While there is still much uncertainty as regards the full implications of the ruling and possible solutions, especially to what extent it impacts on other reserve funds (raised during the pandemic or before), the 2024 budget will need to be amended. Around €40bn of funding had originally been planned from the KTF but according to some media reports, the shortfall for 2024 could be lower, around €24bn if other available funds are taken into account. This is still a significant amount (0.6% of GDP) and will require some drastic, pro-cyclical, measures in key spending areas like climate, welfare and housing, and industry support. Recently, there has been much debate on supporting ailing industries, suffering from higher energy prices. Measures have included a corporate tax relief (around €7bn over four years) and an electricity tax relief amounting to €12bn in 2024. Such measures have also drawn the ire of the European Commission, for providing state support to businesses that could distort the Single Market. Plugging the funding needs might thus affect these measures and thus go to the core of the differences between the coalition parties (Greens, Social and Free democrats). Most likely, compromises will need to be made by all parties, possibly even including tax increases, and ultimately the question will be if there is the will, especially for the FDP, to remain in the coalition or break out, also in view of elections awaiting in September 2025. While lawyers will need some time to go through the ruling and the impact on budgets beyond 2024, in an optimistic scenario, the government has only lost €60bn of funding (which should improve the debt ratio by about 1.4% of GDP) while becoming more contained to the annual budgets for its spending plans. However, our reading of the ruling suggests that more funds will be affected.  

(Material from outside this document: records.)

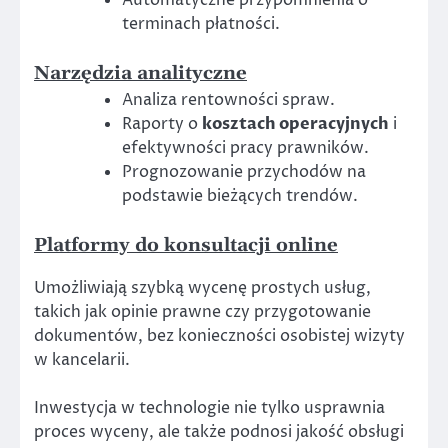
terminach płatności.
Narzędzia analityczne
Analiza rentowności spraw.
Raporty o
kosztach operacyjnych
i
efektywności pracy prawników.
Prognozowanie przychodów na
podstawie bieżących trendów.
Platformy do konsultacji online
Umożliwiają szybką wycenę prostych usług,
takich jak opinie prawne czy przygotowanie
dokumentów, bez konieczności osobistej wizyty
w kancelarii.
Inwestycja w technologie nie tylko usprawnia
proces wyceny, ale także podnosi jakość obsługi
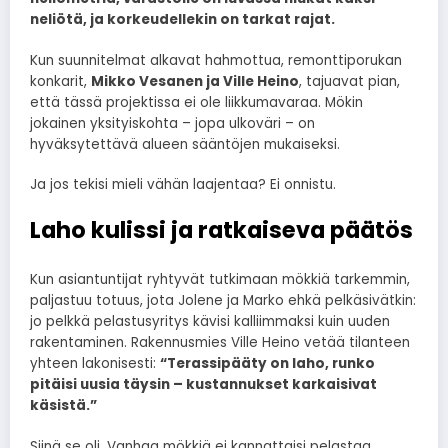
neliötä, ja korkeudellekin on tarkat rajat.
Kun suunnitelmat alkavat hahmottua, remonttiporukan
konkarit,
Mikko Vesanen ja Ville Heino
, tajuavat pian,
että tässä projektissa ei ole liikkumavaraa. Mökin
jokainen yksityiskohta – jopa ulkoväri – on
hyväksytettävä alueen sääntöjen mukaiseksi.
Ja jos tekisi mieli vähän laajentaa? Ei onnistu.
Laho kulissi ja ratkaiseva päätös
Kun asiantuntijat ryhtyvät tutkimaan mökkiä tarkemmin,
paljastuu totuus, jota Jolene ja Marko ehkä pelkäsivätkin:
jo pelkkä pelastusyritys kävisi kalliimmaksi kuin uuden
rakentaminen. Rakennusmies Ville Heino vetää tilanteen
yhteen lakonisesti:
“Terassipääty on laho, runko
pitäisi uusia täysin – kustannukset karkaisivat
käsistä.”
Siinä se oli. Vanhaa mökkiä ei kannattaisi pelastaa.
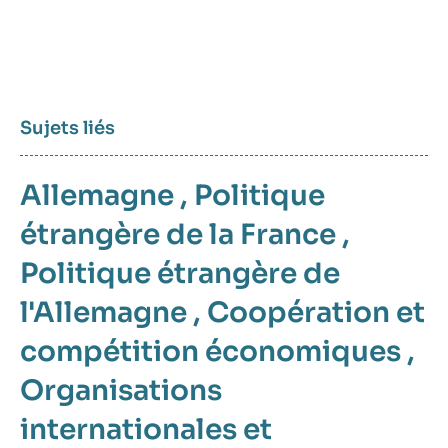
Sujets liés
Allemagne
,
Politique
étrangère de la France
,
Politique étrangère de
l'Allemagne
,
Coopération et
compétition économiques
,
Organisations
internationales et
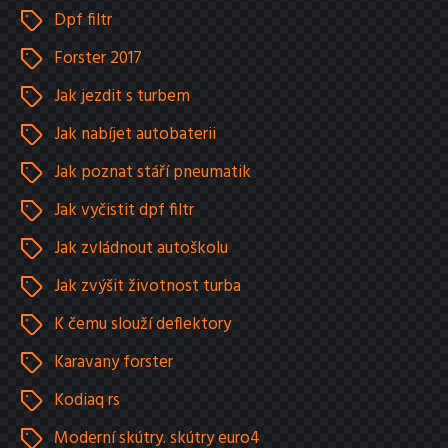
Dpf filtr
Forster 2017
Jak jezdit s turbem
Jak nabíjet autobaterii
Jak poznat stáří pneumatik
Jak vyčistit dpf filtr
Jak zvládnout autoškolu
Jak zvýšit životnost turba
K čemu slouží deflektory
Karavany forster
Kodiaq rs
Moderní skútry. skútry euro4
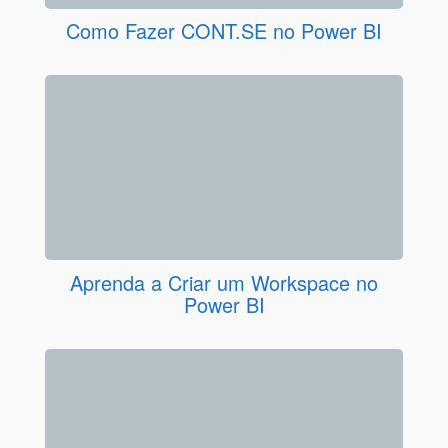
Como Fazer CONT.SE no Power BI
Aprenda a Criar um Workspace no
Power BI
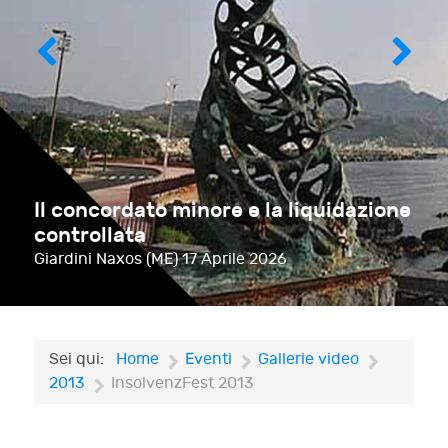
Il concordato minore e la liquidazione
controllata
Giardini Naxos (ME)
17 Aprile 2026
Sei qui:
Home
Eventi
Gallerie video
2013
InsolvenzFest 2013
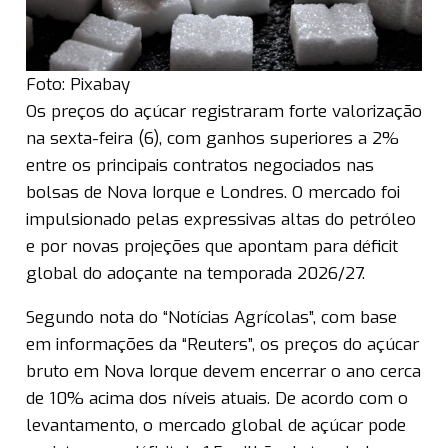
Foto: Pixabay
Os preços do açúcar registraram forte valorização
na sexta-feira (6), com ganhos superiores a 2%
entre os principais contratos negociados nas
bolsas de Nova Iorque e Londres. O mercado foi
impulsionado pelas expressivas altas do petróleo
e por novas projeções que apontam para déficit
global do adoçante na temporada 2026/27.
Segundo nota do “Notícias Agrícolas”, com base
em informações da “Reuters”, os preços do açúcar
bruto em Nova Iorque devem encerrar o ano cerca
de 10% acima dos níveis atuais. De acordo com o
levantamento, o mercado global de açúcar pode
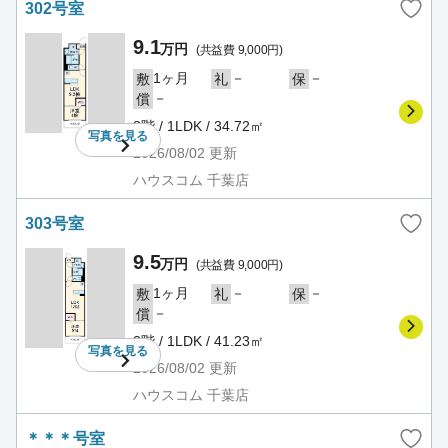
302号室
9.1
万円
(共益費 9,000円)
1ヶ月
－
－
敷
礼
保
－
償
3階 / 1LDK / 34.72㎡
写真を
見る
2026/08/02
更新
ハウスコム 千葉店
303号室
9.5
万円
(共益費 9,000円)
1ヶ月
－
－
敷
礼
保
－
償
3階 / 1LDK / 41.23㎡
写真を
見る
2026/08/02
更新
ハウスコム 千葉店
＊＊＊号室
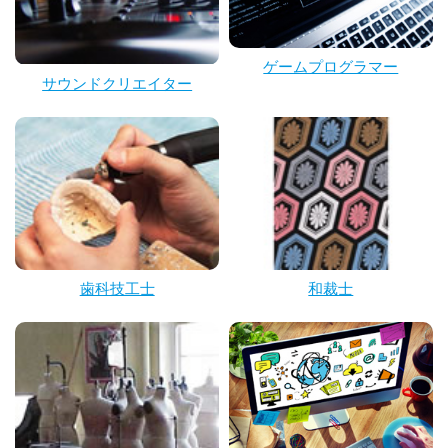
ゲームプログラマー
サウンドクリエイター
歯科技工士
和裁士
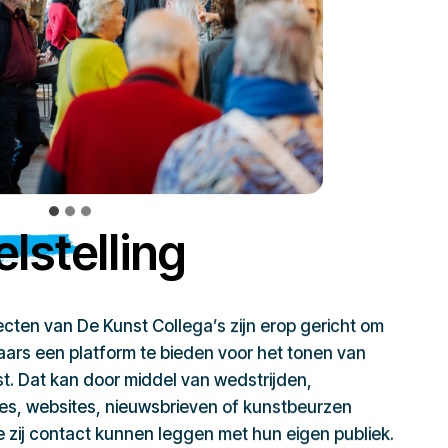
lstelling
jecten van De Kunst Collega’s zijn erop gericht om
ars een platform te bieden voor het tonen van
t. Dat kan door middel van wedstrijden,
ies, websites, nieuwsbrieven of kunstbeurzen
zij contact kunnen leggen met hun eigen publiek.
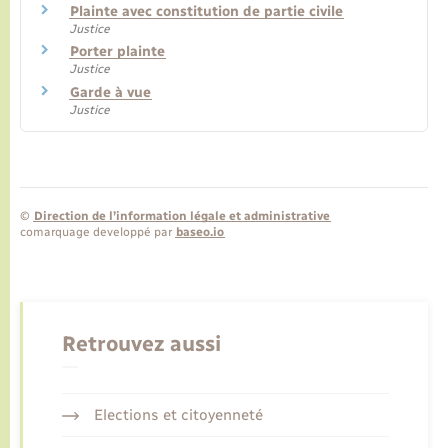
Plainte avec constitution de partie civile
Justice
Porter plainte
Justice
Garde à vue
Justice
©
Direction de l’information légale et administrative
comarquage developpé par
baseo.io
Retrouvez aussi
Elections et citoyenneté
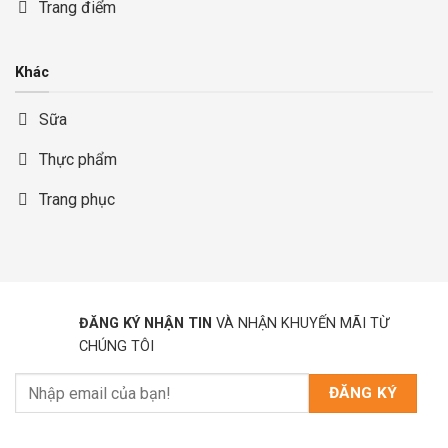
Trang điểm
Khác
Sữa
Thực phẩm
Trang phục
ĐĂNG KÝ NHẬN TIN
VÀ NHẬN KHUYẾN MÃI TỪ
CHÚNG TÔI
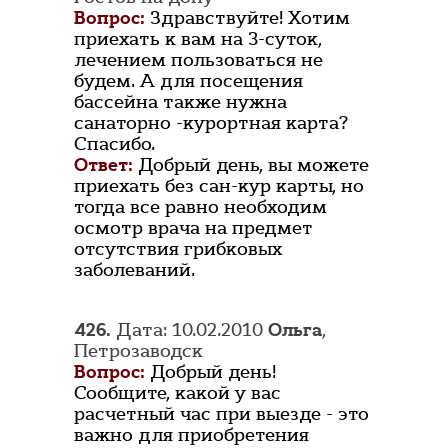
Вопрос:
Здравствуйте! Хотим
приехать к вам на 3-суток,
лечением пользоваться не
будем. А для посещения
бассейна также нужна
санаторно -курортная карта?
Спасибо.
Ответ:
Добрый день, вы можете
приехать без сан-кур карты, но
тогда все равно необходим
осмотр врача на предмет
отсутствия грибковых
заболеваний.
426.
Дата: 10.02.2010
Ольга
,
Петрозаводск
Вопрос:
Добрый день!
Сообщите, какой у вас
расчетный час при выезде - это
важно для приобретения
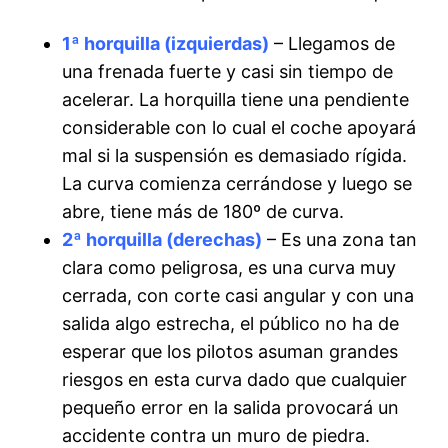
1ª horquilla (izquierdas)
– Llegamos de
una frenada fuerte y casi sin tiempo de
acelerar. La horquilla tiene una pendiente
considerable con lo cual el coche apoyará
mal si la suspensión es demasiado rígida.
La curva comienza cerrándose y luego se
abre, tiene más de 180º de curva.
2ª horquilla (derechas)
– Es una zona tan
clara como peligrosa, es una curva muy
cerrada, con corte casi angular y con una
salida algo estrecha, el público no ha de
esperar que los pilotos asuman grandes
riesgos en esta curva dado que cualquier
pequeño error en la salida provocará un
accidente contra un muro de piedra.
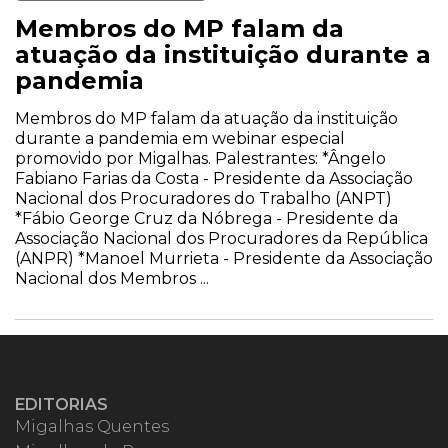
Membros do MP falam da
atuação da instituição durante a
pandemia
Membros do MP falam da atuação da instituição
durante a pandemia em webinar especial
promovido por Migalhas. Palestrantes: *Ângelo
Fabiano Farias da Costa - Presidente da Associação
Nacional dos Procuradores do Trabalho (ANPT)
*Fábio George Cruz da Nóbrega - Presidente da
Associação Nacional dos Procuradores da República
(ANPR) *Manoel Murrieta - Presidente da Associação
Nacional dos Membros ...
EDITORIAS
Migalhas Quentes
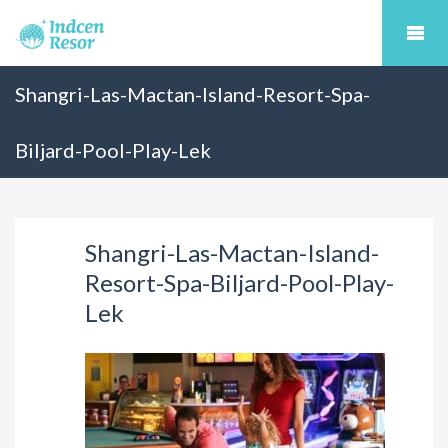
Shangri-Las-Mactan-Island-Resort-Spa-
Biljard-Pool-Play-Lek
Shangri-Las-Mactan-Island-
Resort-Spa-Biljard-Pool-Play-
Lek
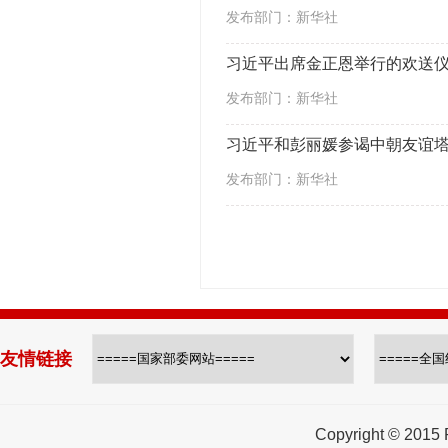
发布部门：新华社
习近平出席金正恩举行的欢送
发布部门：新华社
习近平和彭丽媛参谒中朝友谊
发布部门：新华社
友情链接
Copyright © 2015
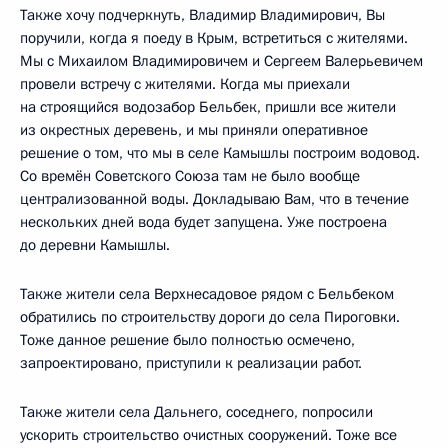
Также хочу подчеркнуть, Владимир Владимирович, Вы
поручили, когда я поеду в Крым, встретиться с жителями.
Мы с Михаилом Владимировичем и Сергеем Валерьевичем
провели встречу с жителями. Когда мы приехали
на строящийся водозабор Бельбек, пришли все жители
из окрестных деревень, и мы приняли оперативное
решение о том, что мы в селе Камышлы построим водовод.
Со времён Советского Союза там не было вообще
централизованной воды. Докладываю Вам, что в течение
нескольких дней вода будет запущена. Уже построена
до деревни Камышлы.
Также жители села Верхнесадовое рядом с Бельбеком
обратились по строительству дороги до села Пироговки.
Тоже данное решение было полностью осмечено,
запроектировано, приступили к реализации работ.
Также жители села Дальнего, соседнего, попросили
ускорить строительство очистных сооружений. Тоже все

2)     What to do about the debt brake rule and the green transition?

There has already been much debate about the wisdom of having a deficit-limiting fiscal rule at a time when German industry is facing significant structural change (see Germany: cyclically okay, but facing massive structural headwinds). Introduced in 2009 as a way of securing that debt trended back to 60% in normal times, it requires a 2/3 majority in parliament to be changed (the creation of a €100bn fund for defence spending following the Russian invasion of Ukraine should not be affected by the court’s decision as it was done by an amendment of the law with 2/3 majority). The ruling by the Constitutional court clearly highlights the limitations of any progressive government to fundamentally change and adjust the economy to new realities, be it regarding energy sources, climate transition, supporting traditional industries or social reform. Supply side reform and tax increases may thus again come into focus until there is sufficient agreement, if at all, in parliament and a 2/3 majority to amend or abolish the debt brake rule. We expect this to be a key topic in the 2025 election campaign and see many reasons why there should be more flexibility to face multi-year but transitory challenges. Options include harmonising the German fiscal target (0.35% of GDP) with the EU one which is slightly less ambitious (of 0.5% of GDP) and introducing an investment (golden) rule. 

3)     Fiscal policy in Germany and EU

Given the relative strength of German public finances and the challenges ahead, we still expect Germany to pursue ambitious fiscal reforms in the coming years, albeit with a more limited ability to use dedicated reserve funds. With much less flexibility due to its domestic fiscal target, it is also possible the Germany will be less inclined to accept additional flexibility in the EU fiscal rules framework. This is currently under discussions, but given Germany’s domestic position, it is hard to see Germany willingly accepting much less ambitious fiscal policy in other EU countries. Next year will thus be very interesting in terms of countries formulating 2025 budgets against a background of much lower inflation and likely a still weak growth outlook.